Hello Everyone! The following is a repost from a blog entry that I wrote for The Justice Conference. I’m so honored to be a part of the worship team with my good friend David Bailey. The Justice Conference, taking place June 5-6 and produced by World Relief, has a new home base in Chicago. Will you meet me there? (or go to one of the satellite locations?) Guests include: Dr. Cornel West, Louie Giglio, Eugene Cho, Bob Goff, Ken Wystema, Ann Voskamp, The Rend Collective, and Crowder.
You can view the original post here, or simply read below!
About three years ago I went on a discovery trip to Asia to visit some communities and organizations that were steeped in justice work. One of the places we visited was the International Justice Mission office in Chennai, India. I had the chance to lead worship for their morning devotional, which I was nervously excited about. The office was quiet because some of the staff had left earlier that morning on a rescue mission of a bonded slavery camp.
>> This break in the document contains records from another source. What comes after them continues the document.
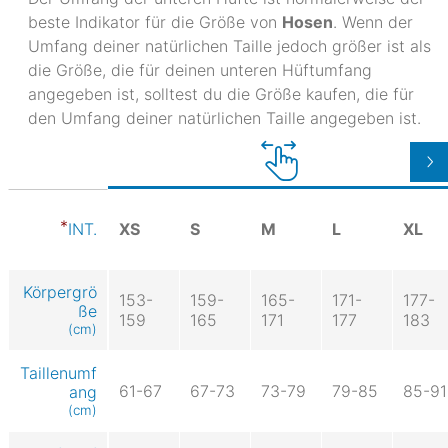
beste Indikator für die Größe von
Hosen
. Wenn der
Umfang deiner natürlichen Taille jedoch größer ist als
die Größe, die für deinen unteren Hüftumfang
angegeben ist, solltest du die Größe kaufen, die für
den Umfang deiner natürlichen Taille angegeben ist.
XS
S
M
L
XL
INT.
Körpergrö
153-
159-
165-
171-
177-
ße
159
165
171
177
183
(cm)
Taillenumf
61-67
67-73
73-79
79-85
85-91
ang
(cm)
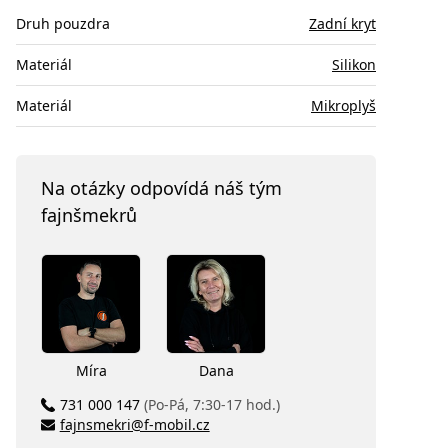
Druh pouzdra
Zadní kryt
Materiál
Silikon
Materiál
Mikroplyš
Na otázky odpovídá náš tým
fajnšmekrů
Míra
Dana
731 000 147
(Po-Pá, 7:30-17 hod.)
fajnsmekri@f-mobil.cz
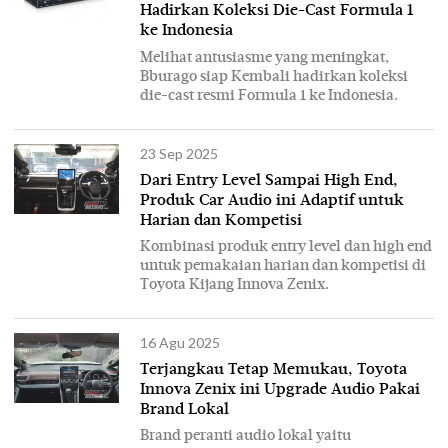
Hadirkan Koleksi Die-Cast Formula 1
ke Indonesia
Melihat antusiasme yang meningkat,
Bburago siap Kembali hadirkan koleksi
die-cast resmi Formula 1 ke Indonesia.
23 Sep 2025
Dari Entry Level Sampai High End,
Produk Car Audio ini Adaptif untuk
Harian dan Kompetisi
Kombinasi produk entry level dan high end
untuk pemakaian harian dan kompetisi di
Toyota Kijang Innova Zenix.
16 Agu 2025
Terjangkau Tetap Memukau, Toyota
Innova Zenix ini Upgrade Audio Pakai
Brand Lokal
Brand peranti audio lokal yaitu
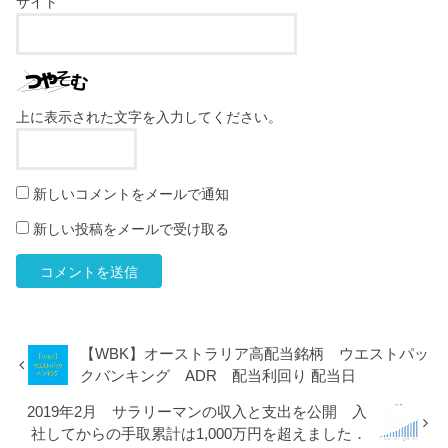
サイト
上に表示された文字を入力してください。
新しいコメントをメールで通知
新しい投稿をメールで受け取る
【WBK】オーストラリア高配当銘柄 ウエストパッ
クバンキング ADR 配当利回り 配当日
2019年2月 サラリーマンの収入と支出を公開 入
社してからの手取累計は1,000万円を超えました．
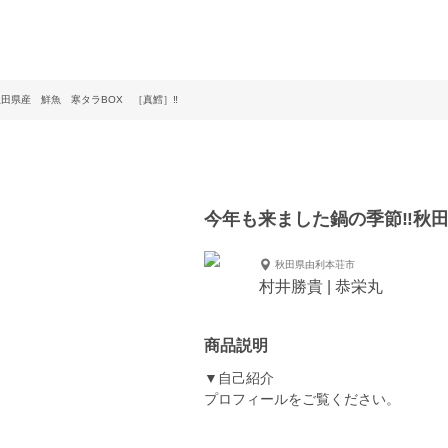
秋田県産 鮮魚 寒タラBOX ［真鱈］‼️
今年も来ました鍋の季節‼️秋田
秋田県由利本荘市
村井勝貴 | 恭栄丸
商品説明
▼自己紹介
プロフィールをご覧ください。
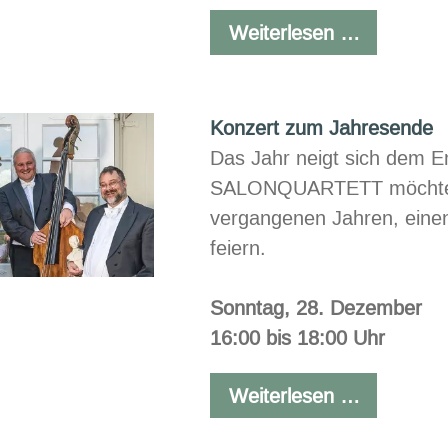
Chill
Weiterlesen …
at
the
beach
Konzert zum Jahresende
Das Jahr neigt sich dem
SALONQUARTETT möchte m
vergangenen Jahren, einen
feiern.
Sonntag, 28. Dezember
16:00 bis 18:00 Uhr
Konzert
Weiterlesen …
zum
There was a tense anticipation in the air, and we could all feel it as we began to worship.
At first I began to question my presence and role in this meeting. I felt really conflicted. My work and gifting is song leading, singing, and playing music. Their work and gifting was liberating people from a lifetime of hopeless despair. “What am I doing here?” I asked to myself. Would they think I was completely lame for singing my little songs in the midst of all they needed to do? Could they sing while knowing that their operation could go bust at any minute?
But all that insecurity began to melt away once we began worshiping together. I quickly noticed how fervently people sang, lifting their hands and closing their eyes. Everyone in that space was worshiping God as if their lives depended on it. There was important justice work to be done – of that there was no doubt. But this justice work wasn’t going to be done independent of worship. In fact, now I realized that the two could never be separated.
In the midst of this call to live out justice in real and tangible ways was a collective breath of mutuality in our dire need for the one living God. We needed to worship God in unashamed honesty, whether that be through the lens of singing praises for God’s greatness, crying out to God in lament, realizing God’s hope through sober joy, or an uplifting of hearts to sustain us in the work of our hands.
I’ve thought about this experience many times since. It left an indelible mark on me. It reminded me that all of our works of justice are fueled and sustained by our creative expressions of worship. And all of our creative expressions of worship fuel and sustain our works of justice. It is all worship.
That is why I am so looking forward to our gathering together for the Justice Conference this June. What an amazing opportunity it will be for thousands of God’s children to gather together… to worship God as if our lives (and the lives of others) depends on it. To take a collective breath of mutuality. To sing of God’s greatness. To cry out to God in lament. To realize God’s hope through sober joy. To uplift our hearts, asking God to sustain us in the work of our hands.